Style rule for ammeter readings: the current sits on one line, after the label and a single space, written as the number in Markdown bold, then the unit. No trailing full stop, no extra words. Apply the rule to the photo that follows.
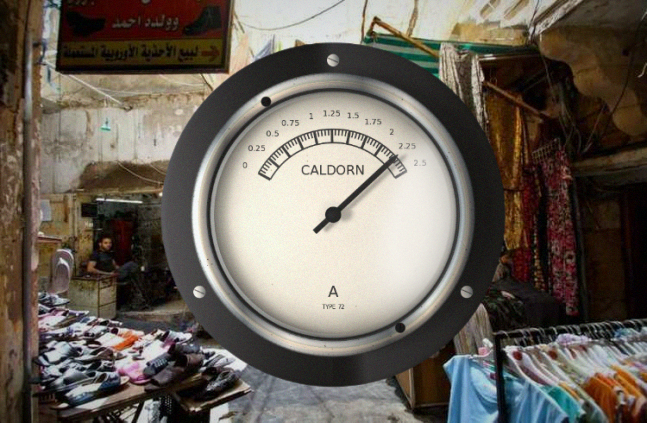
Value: **2.25** A
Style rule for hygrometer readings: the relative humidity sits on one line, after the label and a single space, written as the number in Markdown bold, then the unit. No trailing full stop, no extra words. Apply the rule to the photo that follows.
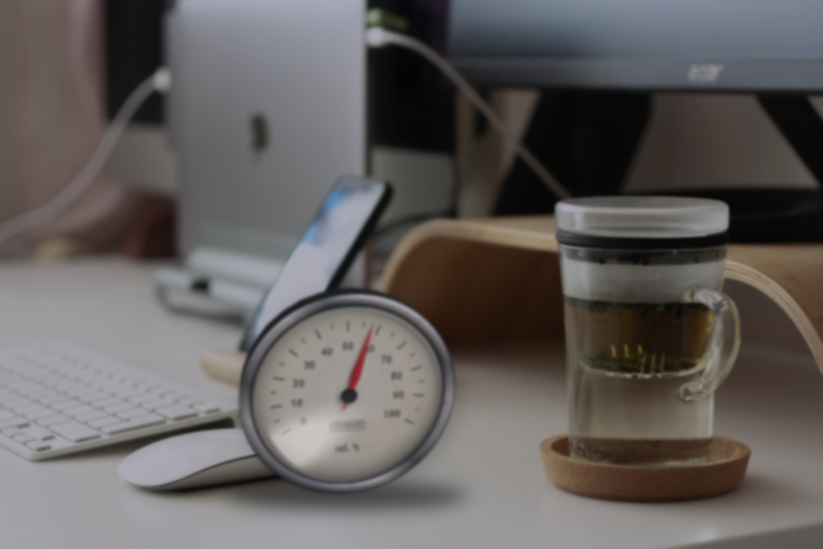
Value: **57.5** %
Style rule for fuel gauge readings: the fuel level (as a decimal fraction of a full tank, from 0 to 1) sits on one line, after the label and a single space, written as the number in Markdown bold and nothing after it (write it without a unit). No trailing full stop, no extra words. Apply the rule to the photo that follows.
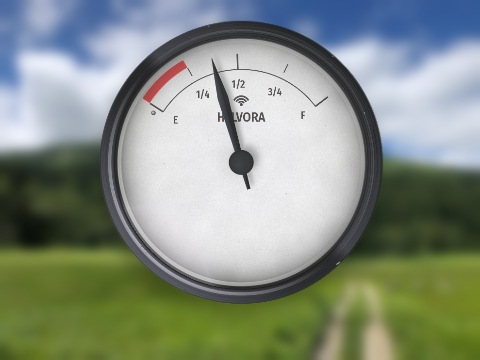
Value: **0.375**
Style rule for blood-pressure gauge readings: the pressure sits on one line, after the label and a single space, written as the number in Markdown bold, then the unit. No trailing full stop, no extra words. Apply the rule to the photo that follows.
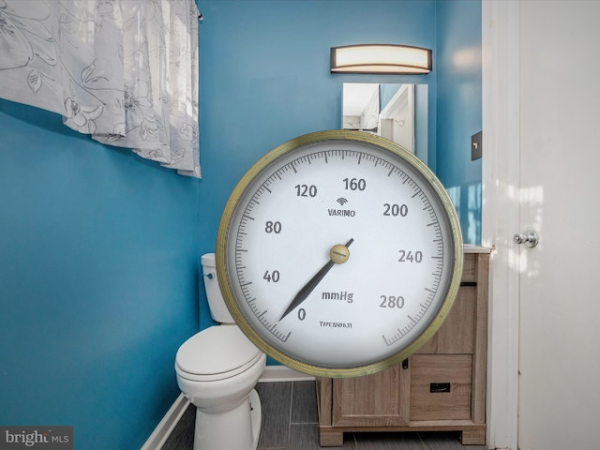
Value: **10** mmHg
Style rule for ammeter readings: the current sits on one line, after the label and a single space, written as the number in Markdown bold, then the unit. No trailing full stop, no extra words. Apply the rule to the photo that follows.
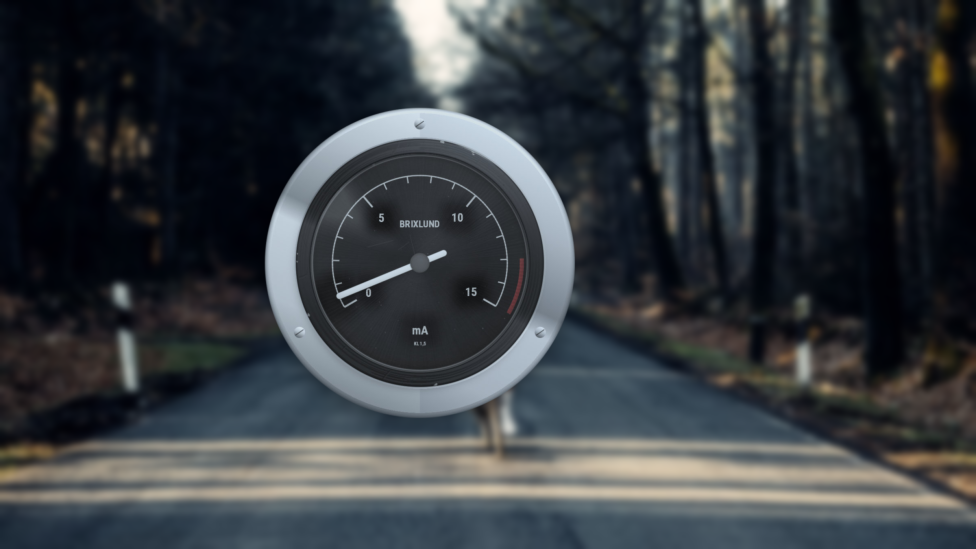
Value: **0.5** mA
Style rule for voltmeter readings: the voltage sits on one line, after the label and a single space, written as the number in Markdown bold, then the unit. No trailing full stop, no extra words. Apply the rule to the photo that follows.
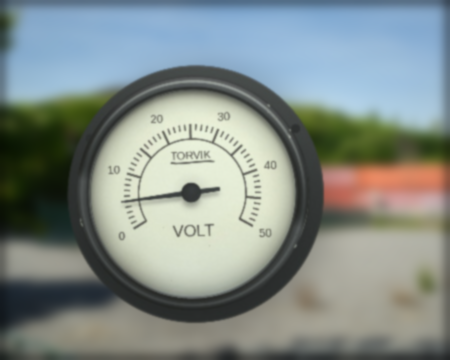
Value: **5** V
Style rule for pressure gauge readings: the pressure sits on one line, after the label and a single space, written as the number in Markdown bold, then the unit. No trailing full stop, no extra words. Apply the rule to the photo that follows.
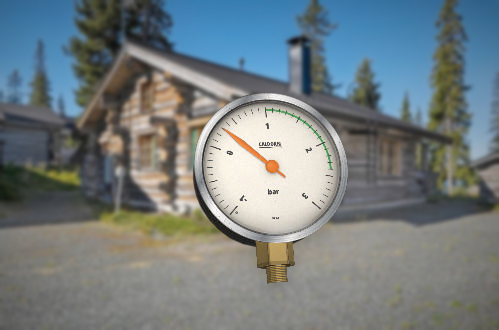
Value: **0.3** bar
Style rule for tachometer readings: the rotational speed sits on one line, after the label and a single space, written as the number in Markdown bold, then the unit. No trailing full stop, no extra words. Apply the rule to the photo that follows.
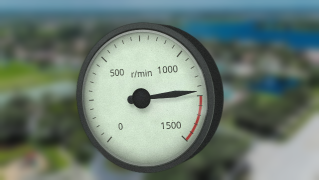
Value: **1225** rpm
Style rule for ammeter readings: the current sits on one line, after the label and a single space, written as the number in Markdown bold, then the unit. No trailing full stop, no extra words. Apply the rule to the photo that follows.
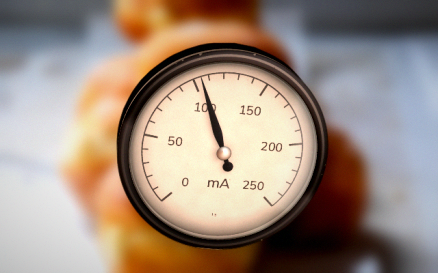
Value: **105** mA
——
### What you need to do
Reproduce all of the lines above verbatim, omitting the pictures.

### Exercise output
Style rule for ammeter readings: the current sits on one line, after the label and a single space, written as the number in Markdown bold, then the unit. No trailing full stop, no extra words. Apply the rule to the photo that follows.
Value: **2.25** A
Style rule for hygrometer readings: the relative humidity sits on one line, after the label and a single space, written as the number in Markdown bold, then the unit. No trailing full stop, no extra words. Apply the rule to the photo that follows.
Value: **57.5** %
Style rule for fuel gauge readings: the fuel level (as a decimal fraction of a full tank, from 0 to 1) sits on one line, after the label and a single space, written as the number in Markdown bold and nothing after it (write it without a unit). No trailing full stop, no extra words. Apply the rule to the photo that follows.
Value: **0.375**
Style rule for blood-pressure gauge readings: the pressure sits on one line, after the label and a single space, written as the number in Markdown bold, then the unit. No trailing full stop, no extra words. Apply the rule to the photo that follows.
Value: **10** mmHg
Style rule for ammeter readings: the current sits on one line, after the label and a single space, written as the number in Markdown bold, then the unit. No trailing full stop, no extra words. Apply the rule to the photo that follows.
Value: **0.5** mA
Style rule for voltmeter readings: the voltage sits on one line, after the label and a single space, written as the number in Markdown bold, then the unit. No trailing full stop, no extra words. Apply the rule to the photo that follows.
Value: **5** V
Style rule for pressure gauge readings: the pressure sits on one line, after the label and a single space, written as the number in Markdown bold, then the unit. No trailing full stop, no extra words. Apply the rule to the photo that follows.
Value: **0.3** bar
Style rule for tachometer readings: the rotational speed sits on one line, after the label and a single space, written as the number in Markdown bold, then the unit. No trailing full stop, no extra words. Apply the rule to the photo that follows.
Value: **1225** rpm
Style rule for ammeter readings: the current sits on one line, after the label and a single space, written as the number in Markdown bold, then the unit. No trailing full stop, no extra words. Apply the rule to the photo that follows.
Value: **105** mA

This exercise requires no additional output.